"She is drinking a glass of white wine."
Translation:Ŝi trinkas glason da blanka vino.
Yes, it could also mean that.
You can make a strictly progressive tense in Esperanto but it's not that common - usually, the simple present is used whether we would use simple present or present continuous in English.
(Similarly with the simple past in Esperanto versus pluperfect, simple past, or past continuous in English, often even present perfect.)
Depends on whom you ask :)
Some people use it, some don't.
My impression is that it's very uncommon, and that the sort of people who use it tend to be people who want to play with the language.
People who use the language every day and for whom the novelty of "this cool language that allows you to build your own words" has worn off probably stick to more traditional patterns.
I'd recommend that you not use it.
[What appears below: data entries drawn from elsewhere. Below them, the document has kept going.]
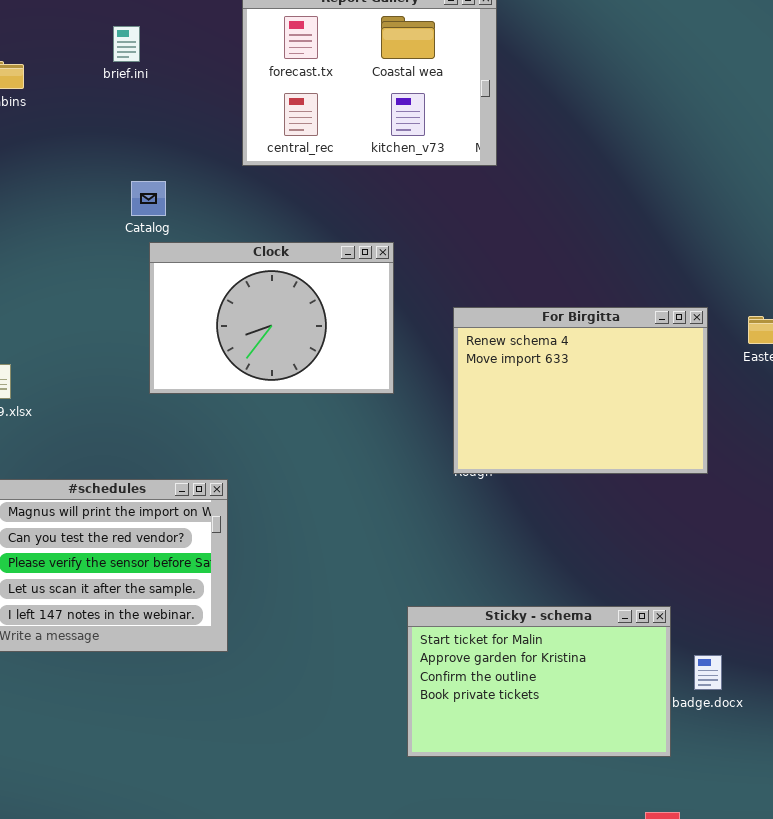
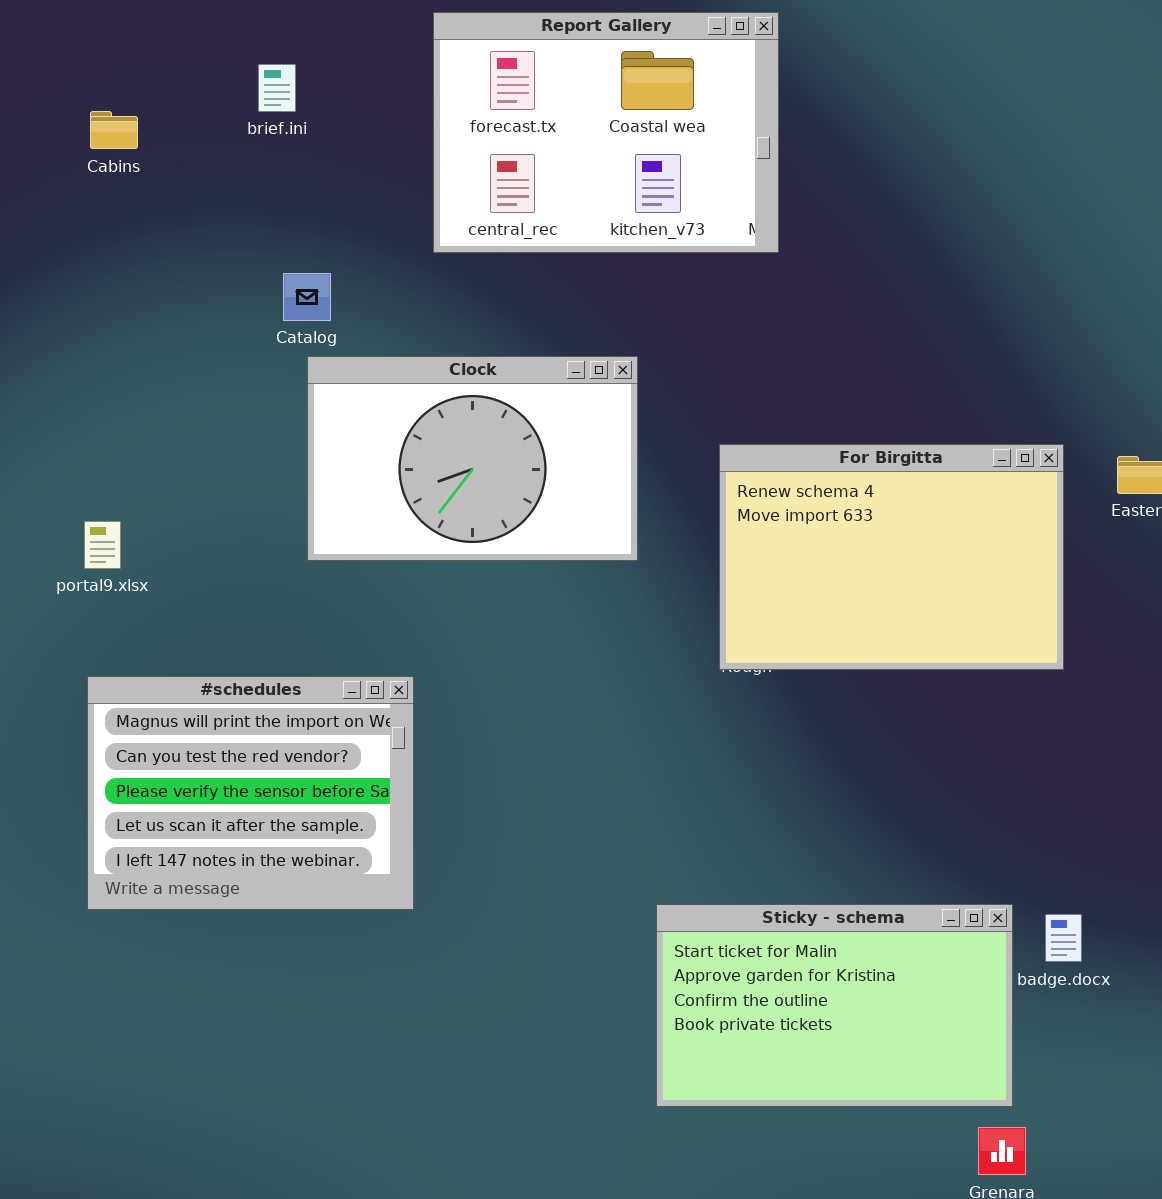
Sticky - schema: [407,606,671,757] -> [656,904,1013,1107], moved

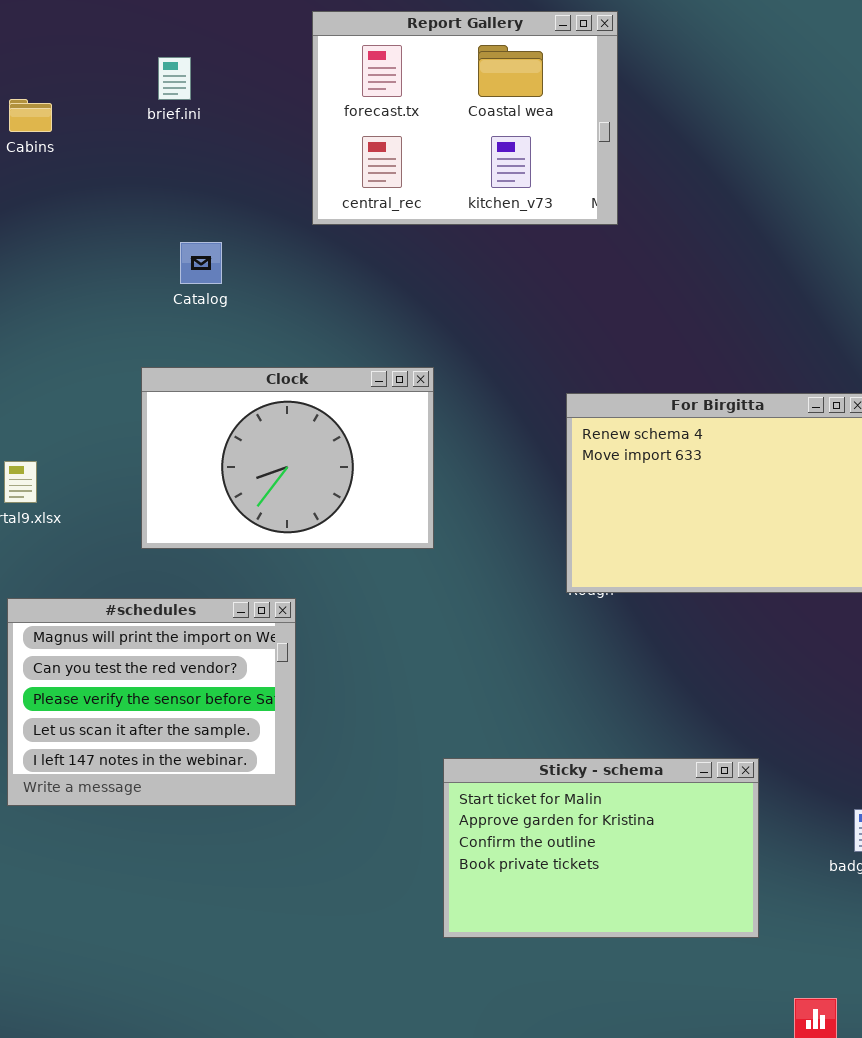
Clock: [307,356,638,561] -> [141,367,434,549], moved
Sticky - schema: [656,904,1013,1107] -> [443,758,759,938], moved

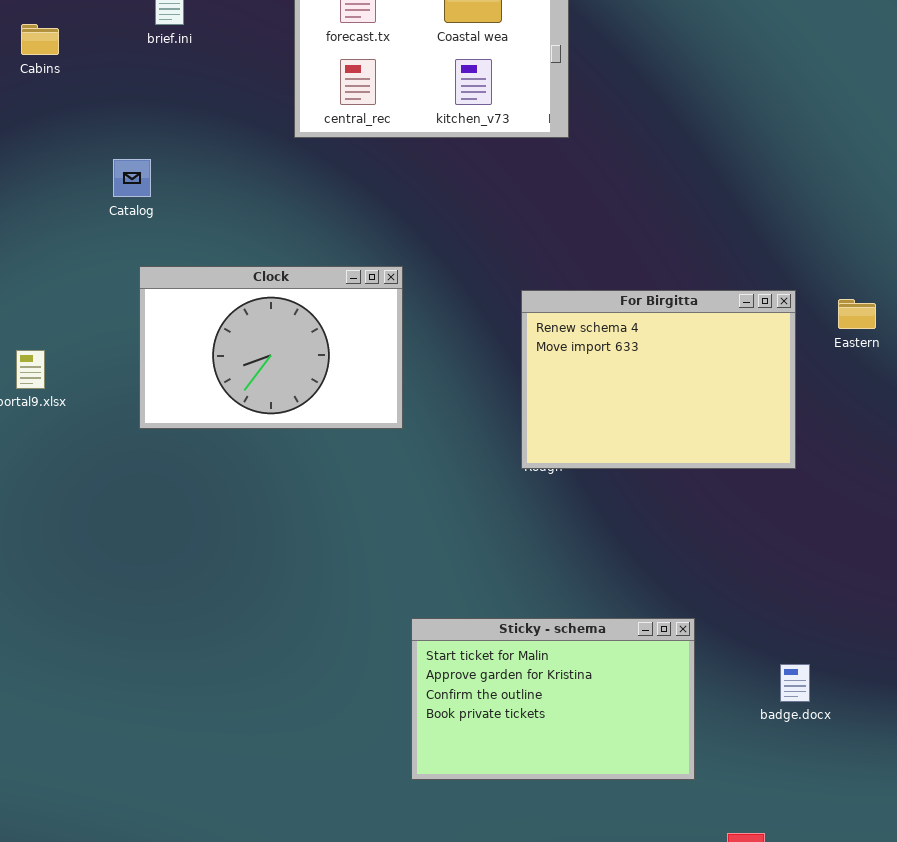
Catalog: [180,242,222,284] -> [113,159,151,197], moved
#schedules: [7,598,296,806] -> none, closed

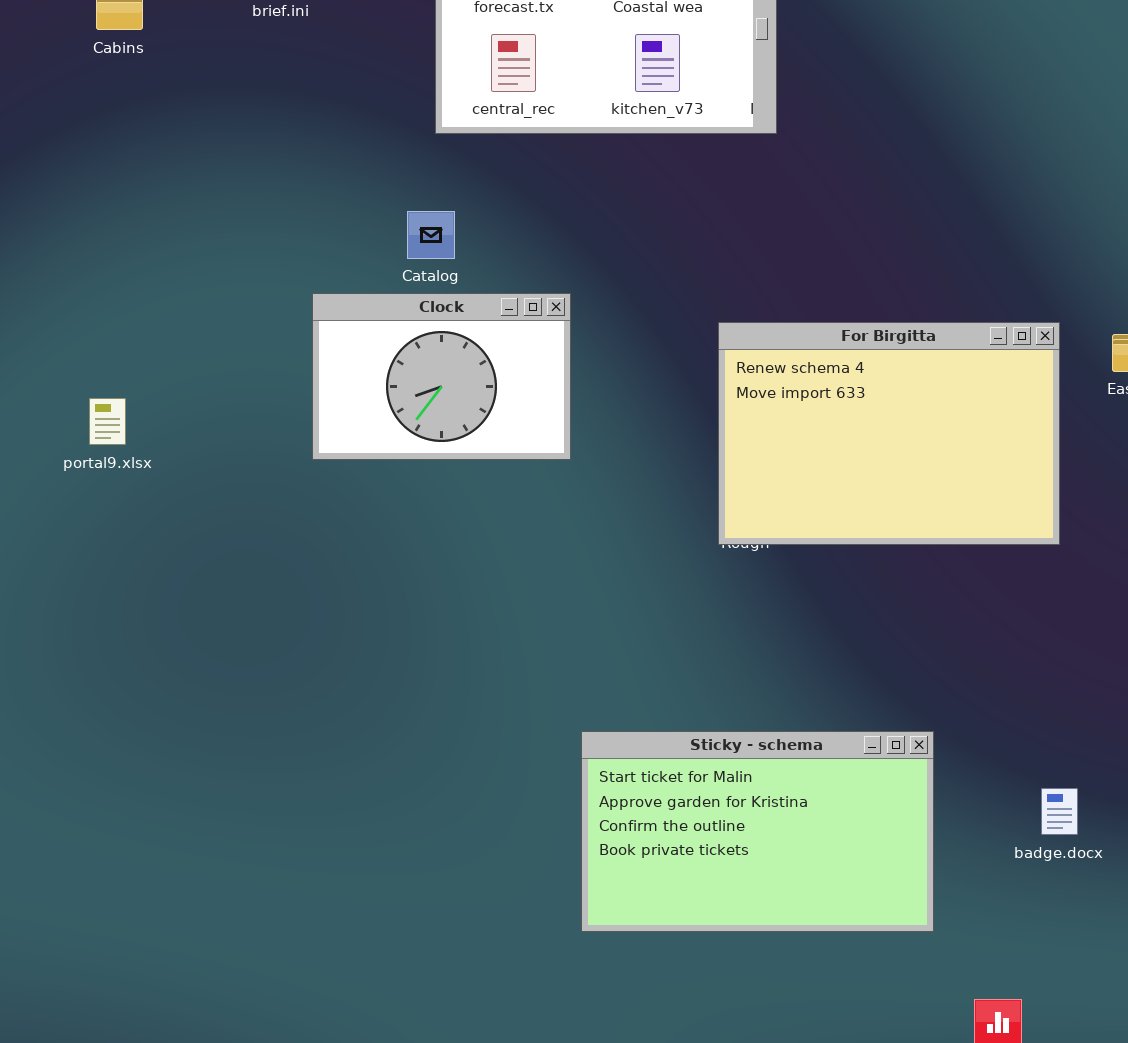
Catalog: [113,159,151,197] -> [407,211,455,259], moved
Clock: [139,266,403,429] -> [312,293,571,460], resized

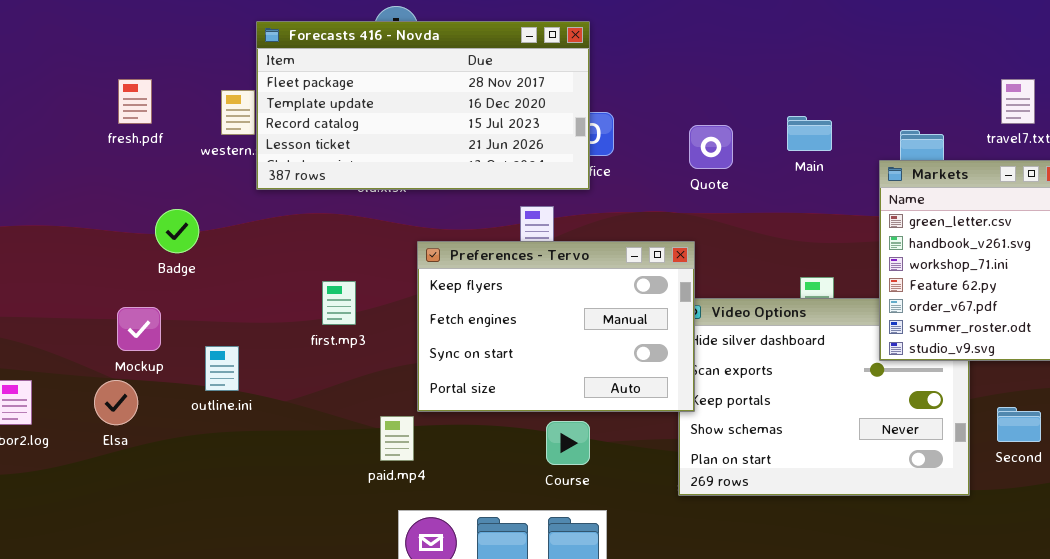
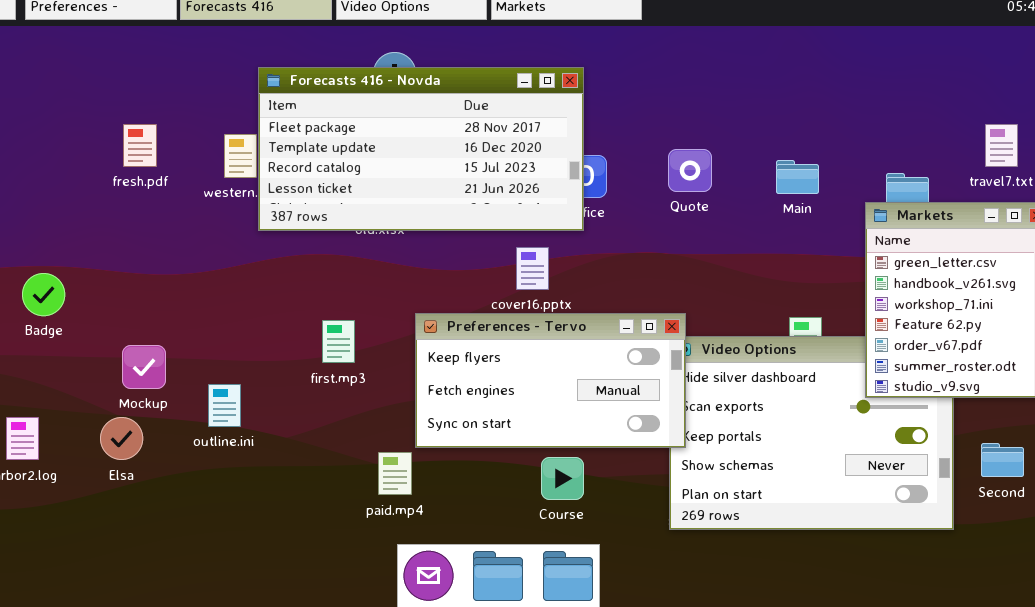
Quote: [689,125,733,169] -> [668,149,712,192], moved
Badge: [155,209,199,253] -> [22,273,65,316], moved
Preferences - Tervo: [417,241,695,412] -> [415,313,686,448], resized

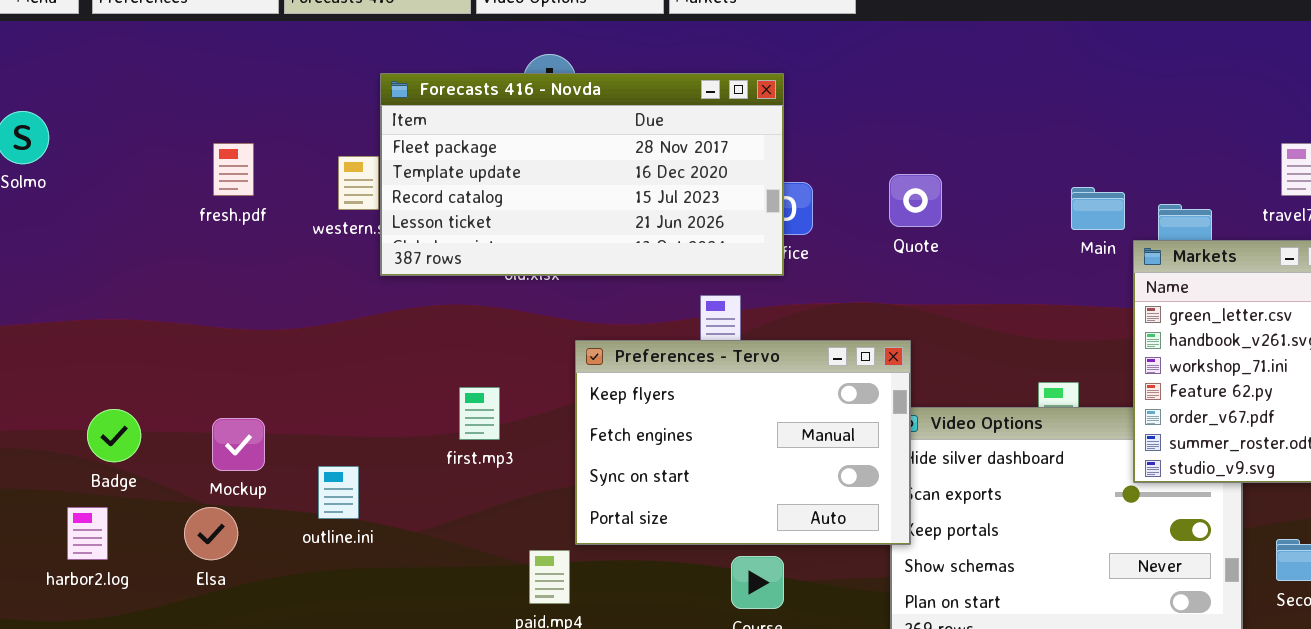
Main: [776,160,819,194] -> [1071,187,1125,230], moved
Badge: [22,273,65,316] -> [87,409,141,462], moved
Preferences - Tervo: [415,313,686,448] -> [575,340,911,545], resized

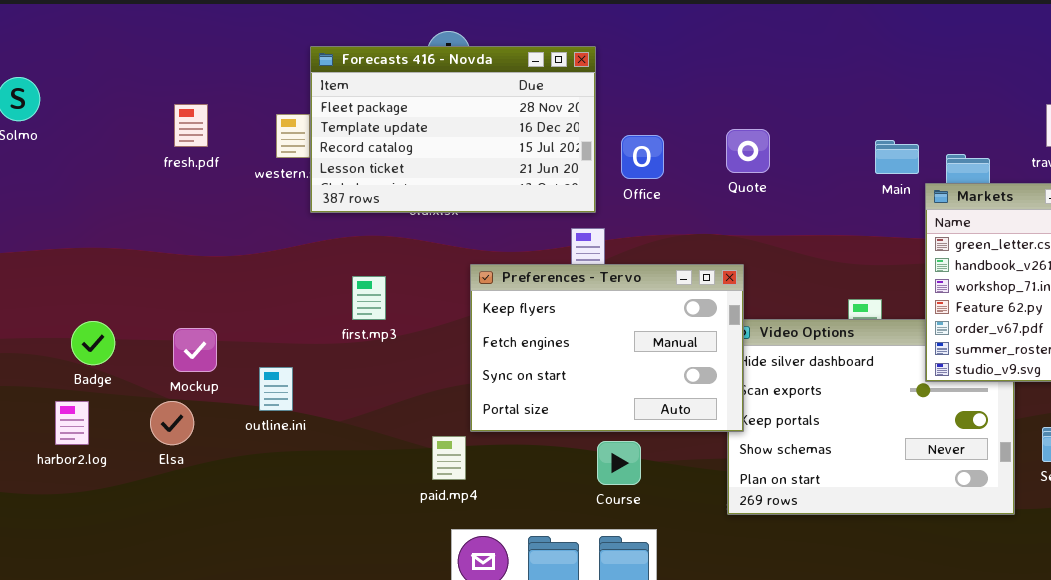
Forecasts 416 - Novda: [380,73,784,276] -> [310,46,596,213], resized
first.mp3: [459,387,500,440] -> [352,276,386,320], moved

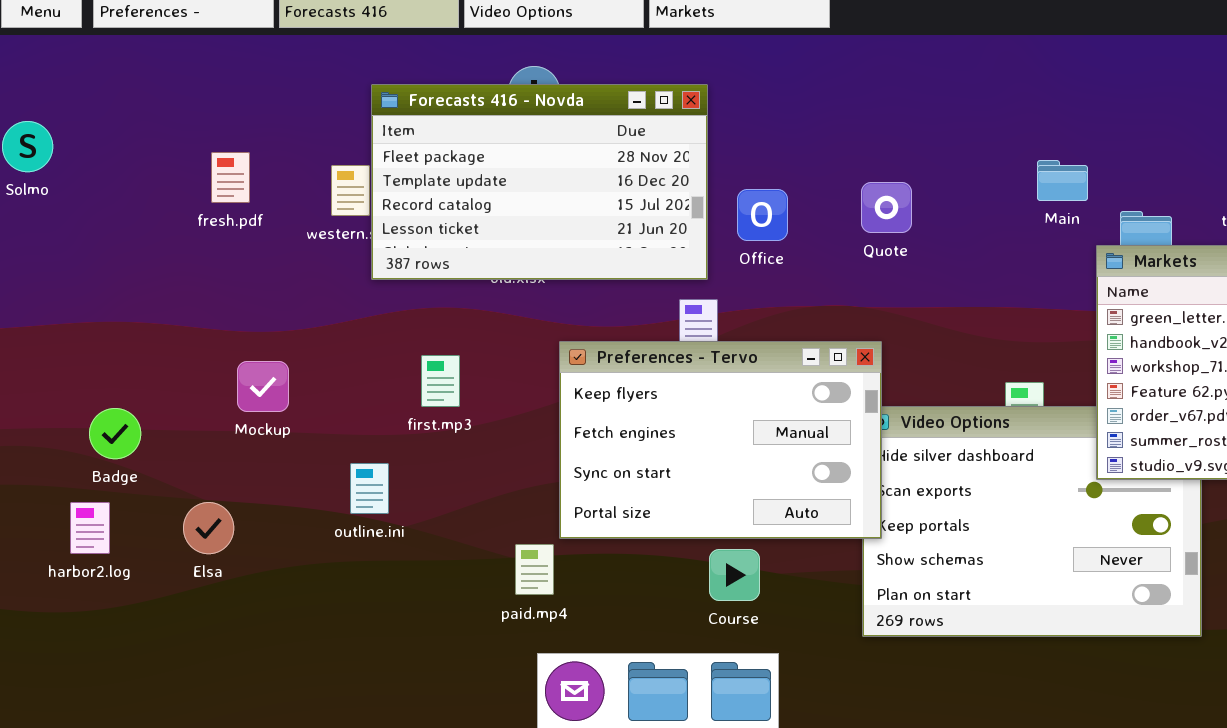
Main: [875,140,919,174] -> [1037,160,1088,201], moved
Mockup: [173,328,217,372] -> [237,361,289,412], moved
outline.ini: [259,367,293,411] -> [350,463,389,514], moved

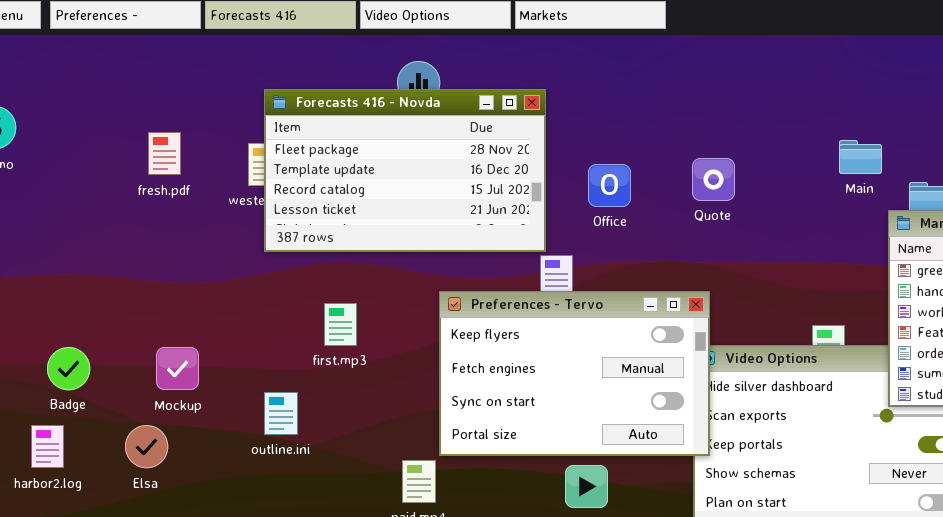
Forecasts 416 - Novda: [371,84,708,280] -> [264,89,546,252], moved
Mockup: [237,361,289,412] -> [156,347,199,390], moved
Because it is less common, it will draw attention to the word itself and not to the message you are trying to convey.
A bit, perhaps, as if you said "Drinking is she a glass of white wine"... which is probably grammatically correct English, but unusual word order and so may take a little longer to understand, whereas the more conventional "She is drinking a glass of white wine" will be understood quickly and effortlessly.
You can trinki alcohol as well as drinki it -- you don't have to use drinki just because the object is alcohol.
As PIV puts it, drinki is "Plezurcele trinki alkoholaĵojn en nemodera kvanto" (drink alcoholic drinks for pleasure in immoderate quantities).
So if you drink a moderate quantity, you're just trinki-ing it, not drinki-ing it. And for many people, a glass of wine is a moderate quantity.